20. Tamat Sudah

16.3K 2K 156
                                    

Flora terlihat tiga tahun lebih dewasa dengan segala hal yang melekat pada tubuhnya. Rok span hitam yang menyembunyikan lutut dipadukan atasan lengan panjang berwarna baby pink itu membuat Flora tampak classy. Rambutnya digerai, sesekali saat kegerahan dicepol asal tanpa bantuan sisir. Sayang, heels warna cream yang menyempurnakan penampilannya pagi tadi sudah terlepas. Berganti menjadi sepasang sandal jepit, yang selalu ia simpan di kolong meja. Hancur sudah, bayangan wanita karir di dalam otak.

Satu napas Flora lolos begitu saja. Matanya jatuh pada lahan parkir supermarket yang sesak oleh kendaraan roda dua atau bahkan empat. Flora kembali mengembangkan senyum, senang tak terbendung karena usaha Papa ini tetap lestari meski berada dalam genggaman gadis manja sepertinya. Semoga Papa bangga padanya di atas sana.

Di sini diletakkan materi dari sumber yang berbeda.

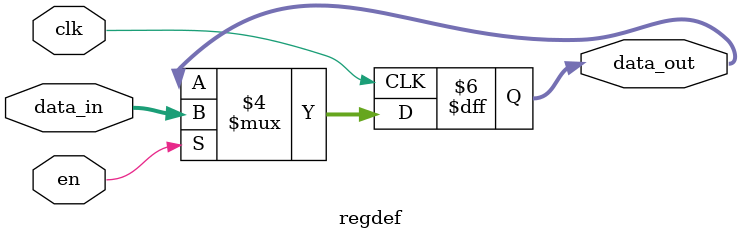
<source format=v>
`timescale 1ns / 1ps


module regdef#(
parameter WIDTH = 6
)(
input clk,
input en,    //1ÓÐÐ§
input [WIDTH-1:0] data_in,    //ÊäÈë
output reg [WIDTH-1:0] data_out    //Êä³ö
    );

always@(posedge clk)
begin
    if(!en)
        data_out <= data_out;//?
    else 
        data_out <= data_in;
end
endmodule

</source>
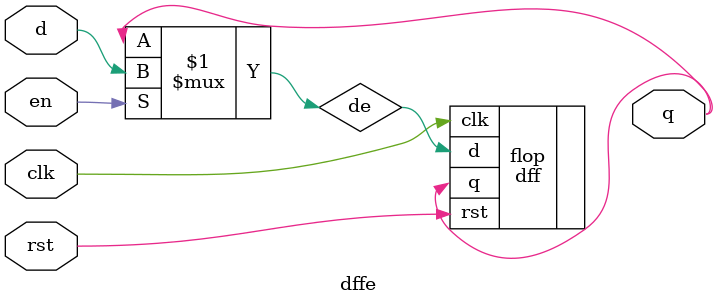
<source format=v>
module dffe (q, d, en, clk, rst);
    
    
    input d;
    input en;
    input clk;
    input rst;
    
    output q;
    
    wire  de;
    
    assign de = en ? d : q;
    
    dff flop(
        .q(q),
        .d(de),
        .clk(clk),
        .rst(rst)
    );
    
endmodule

</source>
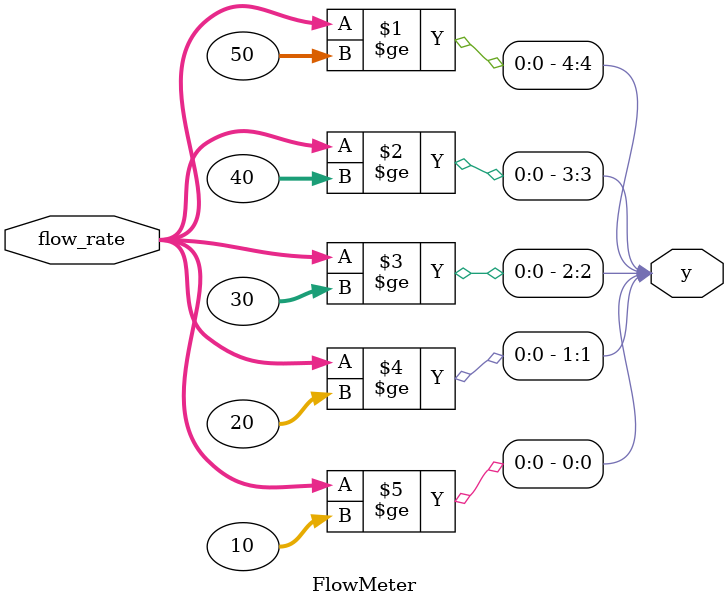
<source format=v>
module FlowMeter(input wire [4:0] flow_rate, output wire [4:0] y);

    assign y[4] = (flow_rate >= 50);
    assign y[3] = (flow_rate >= 40);
    assign y[2] = (flow_rate >= 30);
    assign y[1] = (flow_rate >= 20);
    assign y[0] = (flow_rate >= 10);

endmodule

</source>
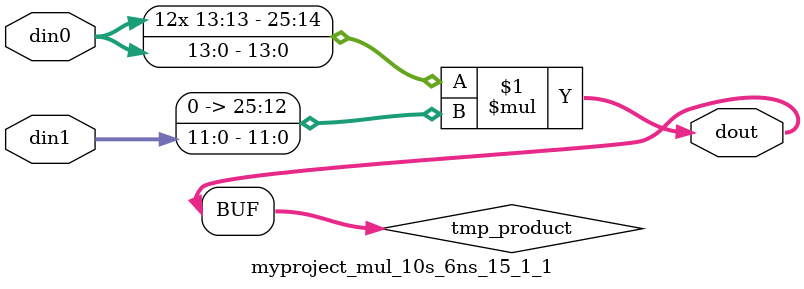
<source format=v>

`timescale 1 ns / 1 ps

 module myproject_mul_10s_6ns_15_1_1(din0, din1, dout);
parameter ID = 1;
parameter NUM_STAGE = 0;
parameter din0_WIDTH = 14;
parameter din1_WIDTH = 12;
parameter dout_WIDTH = 26;

input [din0_WIDTH - 1 : 0] din0; 
input [din1_WIDTH - 1 : 0] din1; 
output [dout_WIDTH - 1 : 0] dout;

wire signed [dout_WIDTH - 1 : 0] tmp_product;


























assign tmp_product = $signed(din0) * $signed({1'b0, din1});









assign dout = tmp_product;





















endmodule

</source>
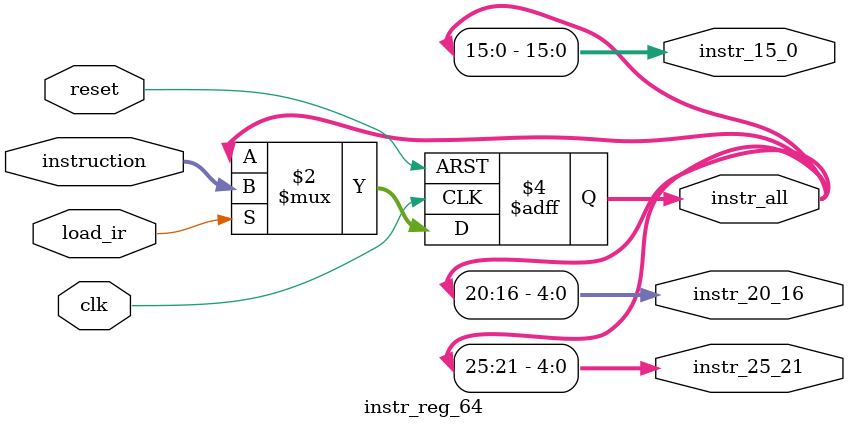
<source format=sv>
module instr_reg_64(
    // clock and reset
    input logic clk,
    input logic reset,

    // enable register data read
    input logic load_ir,

    // register num
    input logic [31:0] instruction,

    // instruction outputs
    output logic [31:0] instr_all,
    output logic [4:0]  instr_25_21,
    output logic [4:0]  instr_20_16,
    output logic [15:0] instr_15_0
);

assign instr_25_21 = instr_all[25:21];
assign instr_20_16 = instr_all[20:16];
assign instr_15_0  = instr_all[15:0];

always_ff @(posedge clk, posedge reset) begin
    if (reset) begin
        instr_all <= 0;
    end
    else if (load_ir) begin
        instr_all <= instruction;
    end
end
    
endmodule: instr_reg_64
</source>
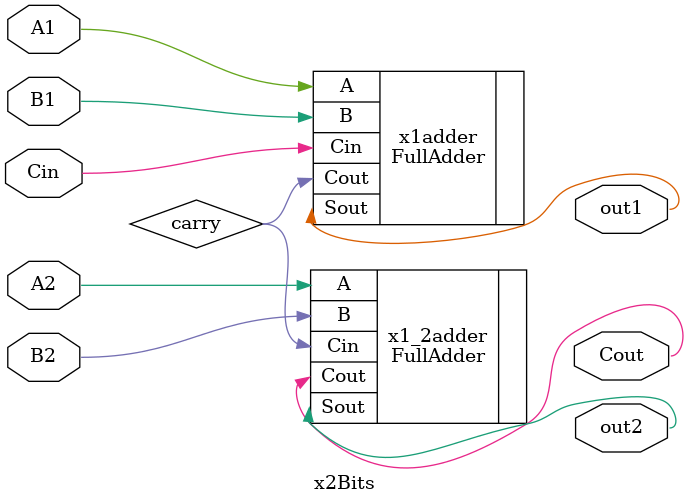
<source format=sv>
`timescale 1ns / 1ps


module x2Bits(
   input  logic B1, B2, A1, A2, Cin,
   output logic out1, out2, 
   output logic Cout
    );
    
    logic carry;
FullAdder   x1adder(.A(A1), .B(B1), .Cin(Cin), .Cout(carry), .Sout(out1)); //1 bit
FullAdder x1_2adder(.A(A2), .B(B2), .Cin(carry), .Cout(Cout), .Sout(out2)); //1 bit

endmodule

</source>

Pintu terbuka tanpa diketuk. Flora menoleh, tahu pasti bahwa Om Wira yang gendut sedia memenuhi panggilannya. Sudut-sudut bibir Flora menipis sebal. Pria tua ini terlalu sombong, berani sekali membuat Flora menunggu hampir dua jam untuk mengeluarkan 'unek-uneknya'.

"Sibuk ya, Om?" sapa Flora masih hangat. Atau berpura-pura hangat, "silahkan duduk."

Wira tampak bisa mengimbangi permainan Flora. Duduk di tempat, tanpa sekalipun bisa memamerkan senyum. Jangan tanya mengapa ada hubungan keluarga yang seperti ini. iri dengki, membuat Om Wira memilih memusuhi keluarga Flora yang lebih beruang.

"Begitulah. Om mu kan bukan boss." sindirnya tajam.

Flora terkekeh, "itu sih pilihan Om sendiri. Siapa suruh mau jadi kacung."

Wira mendelik, "Mulutmu, Kalisa sekali. Tidak punya tata krama."

Sudut-sudut bibir Flora berkedut. Banyak yang mengatakan bahwa bibir dan lidah Flora benar-benar titisan Kalisa. Sinis, dan juga pandai tersenyum licik. Tapi anehnya, hampir enam dari sepuluh orang memuji senyum dan lidah tajam ini. Mama Sita, dan Om Aji contohnya. Mereka bilang, gadis yang tangguh harus seperti ini. pandai memainkan emosi lawan. Pandai menguasai keadaan. Aduh, Flora bersyukur karena sudah mewarisi mata tajam Papa, juga senyum separo Mamanya.

"Iya dong, Om. Flora kan anak kandungnya Mama dan Papa, wajar kan ya kalau Flora mirip mereka. Kecuali jika Flora ternyata juga anak pungut, seperti Kak Rayyan, pasti nggak ada mirip-miripnya."

Om Wira memicing. Sadar bahwa sedang disindir, "padahal Om harap kamu juga anak pungut. Sayang kamu benar-benar anak kandung." Tambahnya jujur sekali.

Flora sampai terpingkal. Tidak berhenti, meski Om Wira sudah menipiskan bibir, karena tidak suka di tertawakan. Tawa Flora seketika berhenti, saat mengingat Rayyan. Bagaimana cara pria itu menghadapi Om Wira dulu? Hanya diam lalu membiarkan Om Wira merendahkan sesuka hati. Rayyan bodoh jika begitu.

Harusnya Rayyan bersikap seperti Flora sekarang. Hadapi dengan santai, juga sedikit jadi keponakan yang kurang ajar. Om Wira semudah ini dibuat dongkol. Om Wira semudah ini diintimidasi dengan balasan cemoohan. Rayyan harusnya jangan jadi pria yang lemah dulu. Dia harus sombong seperti yang Flora lakukan, karena biar bagaimanapun hukum menyatakan Rayyan adalah anak Rendra. Tidak peduli dari rahim mana dia lahir.

"Kenapa Flora merasa, kalau Om Wira ini sebenarnya juga anak pungut. Iya nggak sih, Om?"

"Dasar anak kurang ajar. Aku anak kandung !!!" Wira ngotot, berteriak keras tidak terima disebut anak pungut.

Sekali lagi Flora menanggapi dengan tawa. Wanita itu mendorong kursinya sedikit mundur. Mengusap-usapkan bolpoinnya di sekitaran dagu. Tidak lupa membalas tatapan tajam Om Wira dengan tatapan mengejek yang lain.